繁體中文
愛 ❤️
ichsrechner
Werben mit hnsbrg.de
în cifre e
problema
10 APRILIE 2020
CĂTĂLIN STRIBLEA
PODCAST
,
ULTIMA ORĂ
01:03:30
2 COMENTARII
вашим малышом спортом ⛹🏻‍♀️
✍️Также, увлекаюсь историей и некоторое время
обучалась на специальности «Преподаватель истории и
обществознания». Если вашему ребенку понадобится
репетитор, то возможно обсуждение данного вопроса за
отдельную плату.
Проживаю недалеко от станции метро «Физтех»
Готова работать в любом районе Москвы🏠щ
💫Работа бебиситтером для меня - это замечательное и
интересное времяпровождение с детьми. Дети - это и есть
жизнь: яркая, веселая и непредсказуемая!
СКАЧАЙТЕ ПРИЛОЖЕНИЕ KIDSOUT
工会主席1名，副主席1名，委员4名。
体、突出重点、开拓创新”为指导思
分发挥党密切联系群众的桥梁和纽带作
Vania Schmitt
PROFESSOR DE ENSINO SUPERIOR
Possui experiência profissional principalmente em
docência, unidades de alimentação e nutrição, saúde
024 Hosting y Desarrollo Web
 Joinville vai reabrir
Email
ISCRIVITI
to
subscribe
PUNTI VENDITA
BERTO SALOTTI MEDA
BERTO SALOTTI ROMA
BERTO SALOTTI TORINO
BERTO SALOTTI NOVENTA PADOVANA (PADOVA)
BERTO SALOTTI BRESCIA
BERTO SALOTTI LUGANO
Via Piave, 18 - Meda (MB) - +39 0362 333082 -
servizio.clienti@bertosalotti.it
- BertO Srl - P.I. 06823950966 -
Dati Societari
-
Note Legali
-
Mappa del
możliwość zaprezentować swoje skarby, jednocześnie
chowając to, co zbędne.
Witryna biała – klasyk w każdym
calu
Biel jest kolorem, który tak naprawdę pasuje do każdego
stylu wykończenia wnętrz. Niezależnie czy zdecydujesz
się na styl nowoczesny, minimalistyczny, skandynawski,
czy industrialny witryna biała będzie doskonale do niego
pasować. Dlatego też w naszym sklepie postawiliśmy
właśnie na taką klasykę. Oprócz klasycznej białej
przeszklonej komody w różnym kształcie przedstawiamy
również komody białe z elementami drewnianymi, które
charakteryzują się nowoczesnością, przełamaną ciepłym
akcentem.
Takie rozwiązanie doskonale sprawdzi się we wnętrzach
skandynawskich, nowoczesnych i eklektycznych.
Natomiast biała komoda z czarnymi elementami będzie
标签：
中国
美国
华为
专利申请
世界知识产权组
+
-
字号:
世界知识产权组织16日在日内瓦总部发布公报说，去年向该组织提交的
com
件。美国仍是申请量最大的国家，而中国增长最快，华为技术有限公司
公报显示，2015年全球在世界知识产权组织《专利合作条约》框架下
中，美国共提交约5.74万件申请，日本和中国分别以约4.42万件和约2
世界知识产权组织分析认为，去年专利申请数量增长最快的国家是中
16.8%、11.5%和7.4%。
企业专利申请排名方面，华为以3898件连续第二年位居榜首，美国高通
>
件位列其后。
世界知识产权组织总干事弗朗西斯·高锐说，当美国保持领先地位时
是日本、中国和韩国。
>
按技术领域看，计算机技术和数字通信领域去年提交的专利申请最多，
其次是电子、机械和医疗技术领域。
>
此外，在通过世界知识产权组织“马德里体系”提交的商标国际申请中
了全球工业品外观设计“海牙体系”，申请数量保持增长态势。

:::

* **WORK TO BE COMPLETED**
Reproduce every line of the material above word for word, keeping each line's characters, symbols, and order unchanged.

* **REPLY**
繁體中文
愛 ❤️
ichsrechner
Werben mit hnsbrg.de
în cifre e
problema
10 APRILIE 2020
CĂTĂLIN STRIBLEA
PODCAST
,
ULTIMA ORĂ
01:03:30
2 COMENTARII
вашим малышом спортом ⛹🏻‍♀️
✍️Также, увлекаюсь историей и некоторое время
обучалась на специальности «Преподаватель истории и
обществознания». Если вашему ребенку понадобится
репетитор, то возможно обсуждение данного вопроса за
отдельную плату.
Проживаю недалеко от станции метро «Физтех»
Готова работать в любом районе Москвы🏠щ
💫Работа бебиситтером для меня - это замечательное и
интересное времяпровождение с детьми. Дети - это и есть
жизнь: яркая, веселая и непредсказуемая!
СКАЧАЙТЕ ПРИЛОЖЕНИЕ KIDSOUT
工会主席1名，副主席1名，委员4名。
体、突出重点、开拓创新”为指导思
分发挥党密切联系群众的桥梁和纽带作
Vania Schmitt
PROFESSOR DE ENSINO SUPERIOR
Possui experiência profissional principalmente em
docência, unidades de alimentação e nutrição, saúde
024 Hosting y Desarrollo Web
 Joinville vai reabrir
Email
ISCRIVITI
to
subscribe
PUNTI VENDITA
BERTO SALOTTI MEDA
BERTO SALOTTI ROMA
BERTO SALOTTI TORINO
BERTO SALOTTI NOVENTA PADOVANA (PADOVA)
BERTO SALOTTI BRESCIA
BERTO SALOTTI LUGANO
Via Piave, 18 - Meda (MB) - +39 0362 333082 -
servizio.clienti@bertosalotti.it
- BertO Srl - P.I. 06823950966 -
Dati Societari
-
Note Legali
-
Mappa del
możliwość zaprezentować swoje skarby, jednocześnie
chowając to, co zbędne.
Witryna biała – klasyk w każdym
calu
Biel jest kolorem, który tak naprawdę pasuje do każdego
stylu wykończenia wnętrz. Niezależnie czy zdecydujesz
się na styl nowoczesny, minimalistyczny, skandynawski,
czy industrialny witryna biała będzie doskonale do niego
pasować. Dlatego też w naszym sklepie postawiliśmy
właśnie na taką klasykę. Oprócz klasycznej białej
przeszklonej komody w różnym kształcie przedstawiamy
również komody białe z elementami drewnianymi, które
charakteryzują się nowoczesnością, przełamaną ciepłym
akcentem.
Takie rozwiązanie doskonale sprawdzi się we wnętrzach
skandynawskich, nowoczesnych i eklektycznych.
Natomiast biała komoda z czarnymi elementami będzie
标签：
中国
美国
华为
专利申请
世界知识产权组
+
-
字号:
世界知识产权组织16日在日内瓦总部发布公报说，去年向该组织提交的
com
件。美国仍是申请量最大的国家，而中国增长最快，华为技术有限公司
公报显示，2015年全球在世界知识产权组织《专利合作条约》框架下
中，美国共提交约5.74万件申请，日本和中国分别以约4.42万件和约2
世界知识产权组织分析认为，去年专利申请数量增长最快的国家是中
16.8%、11.5%和7.4%。
企业专利申请排名方面，华为以3898件连续第二年位居榜首，美国高通
>
件位列其后。
世界知识产权组织总干事弗朗西斯·高锐说，当美国保持领先地位时
是日本、中国和韩国。
>
按技术领域看，计算机技术和数字通信领域去年提交的专利申请最多，
其次是电子、机械和医疗技术领域。
>
此外，在通过世界知识产权组织“马德里体系”提交的商标国际申请中
了全球工业品外观设计“海牙体系”，申请数量保持增长态势。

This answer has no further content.